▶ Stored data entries
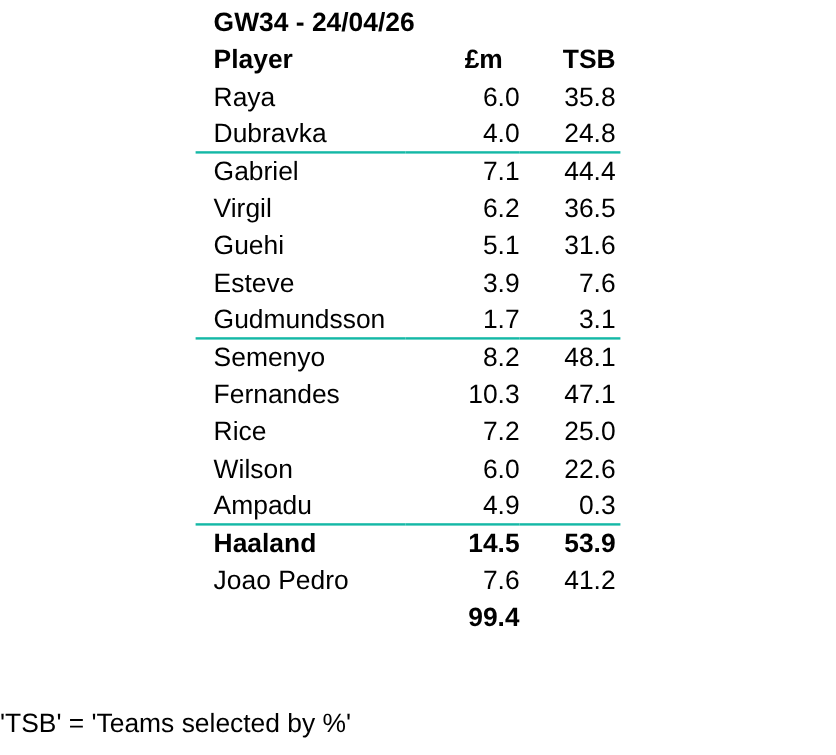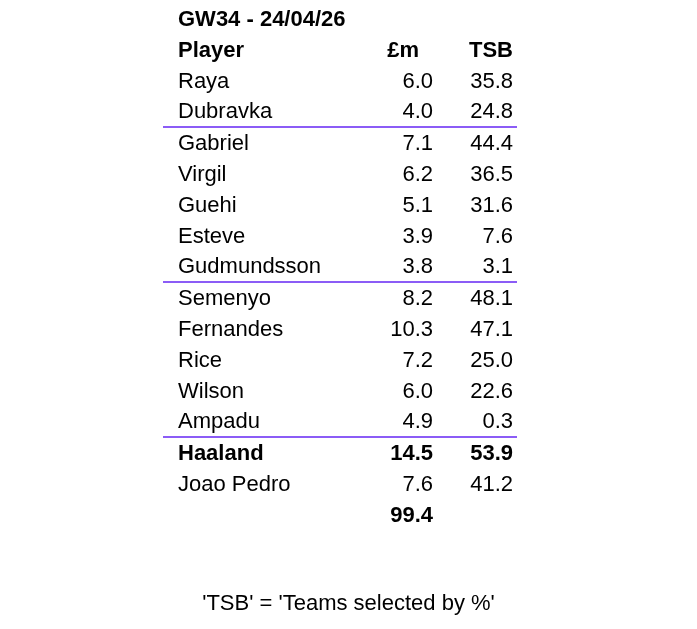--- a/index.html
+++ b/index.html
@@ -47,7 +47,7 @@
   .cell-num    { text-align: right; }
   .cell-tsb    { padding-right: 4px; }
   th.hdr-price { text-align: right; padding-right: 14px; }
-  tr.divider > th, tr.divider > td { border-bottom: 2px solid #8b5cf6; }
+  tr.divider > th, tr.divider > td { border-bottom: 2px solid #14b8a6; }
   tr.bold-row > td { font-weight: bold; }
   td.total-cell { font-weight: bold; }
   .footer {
==
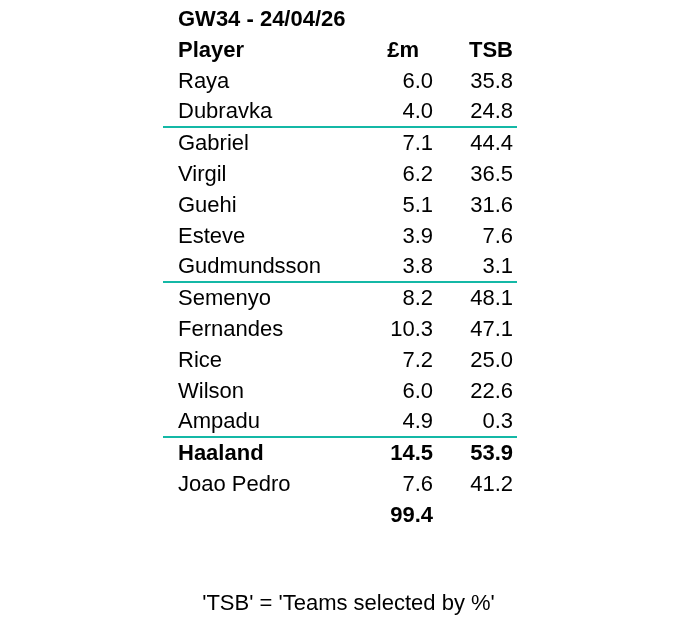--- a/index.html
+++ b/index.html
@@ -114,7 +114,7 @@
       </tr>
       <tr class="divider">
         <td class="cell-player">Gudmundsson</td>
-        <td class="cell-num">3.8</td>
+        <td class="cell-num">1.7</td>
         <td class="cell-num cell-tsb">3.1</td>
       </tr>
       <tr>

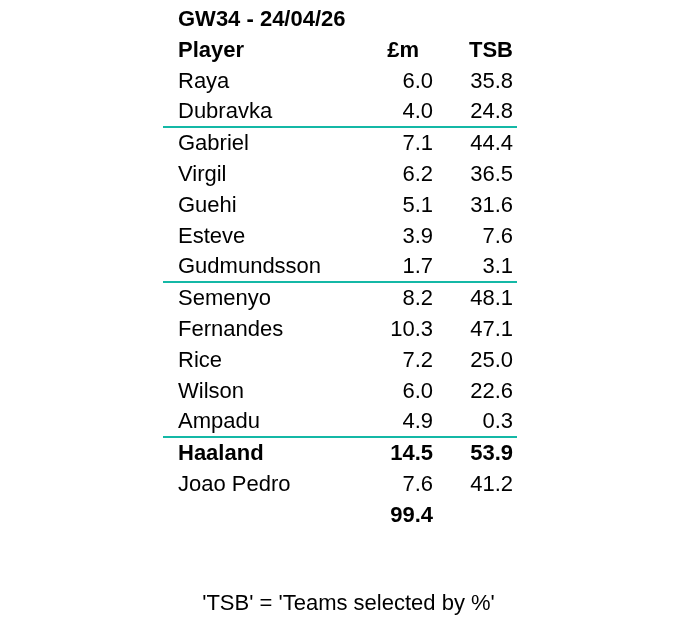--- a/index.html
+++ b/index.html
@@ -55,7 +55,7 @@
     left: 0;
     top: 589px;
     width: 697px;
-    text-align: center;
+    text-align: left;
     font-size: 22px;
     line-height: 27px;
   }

▶ Exercise description
What is needed is the number of lines in the entries that contain the word "class", written alone.

▶ Response box
5